Nächste große Säule: meine Verbundenheit zur Natur. Die ich mit einem Freund teile. Wenn es ihm oder mir – er ist auch Betroffener – ganz schlecht ging, sind wir barfuß  gelaufen, und zwar mehrere Stunden, zum Beispiel um einen großen See hier in Bremen. Wir haben beide oft ein sehr hohes Spannungslevel, auch Andreas sitzt heute hier. Nach unseren Spaziergängen haben wir dann oft gemeinsam gekocht. Er hat Gemüse geschnitten, ich habe dann weiter gemacht, jeder was eben ging, gemeinsam war auf jeden Fall besser als allein. Durch unsere und die gemeinsame Kreativität von Anderen, finden wir immer wieder neue Ideen, die uns helfen. Gemeinsames Wohnen, artgerecht, Garten vergrößern, Raum schaffen zum Leben mit unserem so sein. Fahrrad fahren.

Und nein!!!! Einen Fernseher habe ich seit 30 Jahren nicht. Da habe ich lieber Bücher geliehen an der Uni und heute beziehe ich meine Informationen aus den alternativen sozialen Netzwerken im Internet.

Und zuletzt habe ich eine Pflegestufe beantragt, die genehmigt wurde, dadurch habe ich eine Alltagsassistenz bekommen, die mich einmal die Woche für zwei Stunden begleitet. Und ich habe mehr Geld zur Verfügung, um die Anforderungen meines Alltags zu bewältigen.

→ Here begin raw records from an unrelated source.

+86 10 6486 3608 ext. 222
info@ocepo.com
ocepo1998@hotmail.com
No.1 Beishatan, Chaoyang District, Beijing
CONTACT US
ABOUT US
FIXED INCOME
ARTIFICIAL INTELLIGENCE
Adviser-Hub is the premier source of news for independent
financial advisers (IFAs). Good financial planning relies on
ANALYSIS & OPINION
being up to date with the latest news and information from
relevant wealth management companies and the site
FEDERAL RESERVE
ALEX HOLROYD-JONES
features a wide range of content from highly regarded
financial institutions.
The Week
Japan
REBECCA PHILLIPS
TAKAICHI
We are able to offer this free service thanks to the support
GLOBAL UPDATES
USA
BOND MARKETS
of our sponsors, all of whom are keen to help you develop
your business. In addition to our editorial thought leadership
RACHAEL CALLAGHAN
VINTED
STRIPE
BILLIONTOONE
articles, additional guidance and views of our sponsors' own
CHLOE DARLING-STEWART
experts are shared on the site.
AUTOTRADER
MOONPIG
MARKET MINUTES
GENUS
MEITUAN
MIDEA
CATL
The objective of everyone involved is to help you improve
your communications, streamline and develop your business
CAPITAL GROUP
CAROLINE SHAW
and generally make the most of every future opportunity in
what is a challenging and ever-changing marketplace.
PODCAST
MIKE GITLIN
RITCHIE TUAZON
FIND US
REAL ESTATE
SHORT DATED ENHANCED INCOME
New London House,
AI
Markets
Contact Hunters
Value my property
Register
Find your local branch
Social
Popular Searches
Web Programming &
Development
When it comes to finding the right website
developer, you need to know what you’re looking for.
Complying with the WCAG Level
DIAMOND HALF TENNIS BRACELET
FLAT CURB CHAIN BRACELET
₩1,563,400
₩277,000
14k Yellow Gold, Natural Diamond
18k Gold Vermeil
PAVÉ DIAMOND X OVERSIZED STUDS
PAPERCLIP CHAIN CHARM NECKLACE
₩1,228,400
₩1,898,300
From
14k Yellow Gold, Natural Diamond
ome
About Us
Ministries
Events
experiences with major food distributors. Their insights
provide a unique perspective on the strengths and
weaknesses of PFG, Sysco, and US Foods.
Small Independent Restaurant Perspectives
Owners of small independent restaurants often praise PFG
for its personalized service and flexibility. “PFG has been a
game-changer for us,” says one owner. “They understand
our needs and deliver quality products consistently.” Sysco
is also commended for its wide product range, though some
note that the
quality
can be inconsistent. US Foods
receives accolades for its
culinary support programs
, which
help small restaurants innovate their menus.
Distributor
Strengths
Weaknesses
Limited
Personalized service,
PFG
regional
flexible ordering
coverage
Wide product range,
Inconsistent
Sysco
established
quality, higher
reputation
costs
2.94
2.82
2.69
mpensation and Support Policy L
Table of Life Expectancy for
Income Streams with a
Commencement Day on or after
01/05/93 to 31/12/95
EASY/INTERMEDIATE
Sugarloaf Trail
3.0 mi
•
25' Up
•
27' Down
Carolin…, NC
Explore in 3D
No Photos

Und ganz obenauf liegt zur Zeit bei mir mein Antrag einer  Klage in der Opferentschädigung beim Versorgungsamt Bremen. Vor drei Jahren habe ich einen Antrag gestellt, und ein Gutachter des Versorgungsamtes Bremen  hat ein Gutachten erstellt, das keinen Zusammenhang erkannt hat zwischen meiner Erkrankung und meinem sexuellen Missbrauch. Mit Zusage und Kostendeckung durch den Weißen Ring, habe ich gemeinsam mit meiner Anwältin Klage gegen das unsachliche Gutachten erhoben.

Mit folgendem Ausgang:

Im Namen des Volkes

  • Es wird festgestellt, dass die Klägerin eine dissoziative Identitätsstörung als Schädigungsfolge im Sinne des § 1 Abs. 1 OEG in Folge sexuellen Missbrauches durch einen Mann namens Salvatore in den Jahren 1967 bis 1972 erlitten hat und der Grad der Schädigung 90 beträgt.
  • Die Beklagte (Versorgungsamt Bremen) hat 90% der Kosten der Klägerin zu erstatten.

 

Wäre ich willens und imstande gewesen, diesen Weg mit Medikamenten zu gehen?

 

Individuum als Kreis

In diesem Modell werden drei verschiedene Persönlichkeitskerne dargestellt.

Zeichnung 1 & 2 sind Modelle des Psychoanalytikers D. Winnicott. Zeichnung 3 wurde von der Zwielicht Autorin Sabine Weber selbst entwickelt, um ihren Persönlichkeitskern zu verbildlichen.

Zeichnung 1 zeigt eine Persönlichkeit mit einer neurotischen Störung. Man sieht, dass der Kern vollständig vorhanden ist und sich die Störungen nur im Inneren befinden. Dieses kann gut mit einer Psychotherapie behandelt werden.

Zeichnung 2 zeigt eine Borderline Persönlichkeit. Dort sind Teile vom Kern abgespalten. Der Kern ist noch intakt, aber stark beschädigt.

Zeichnung 3 zeigt eine Dissoziative Identitätsstörung. Dort ist der Persönlichkeitskern elementar beschädigt.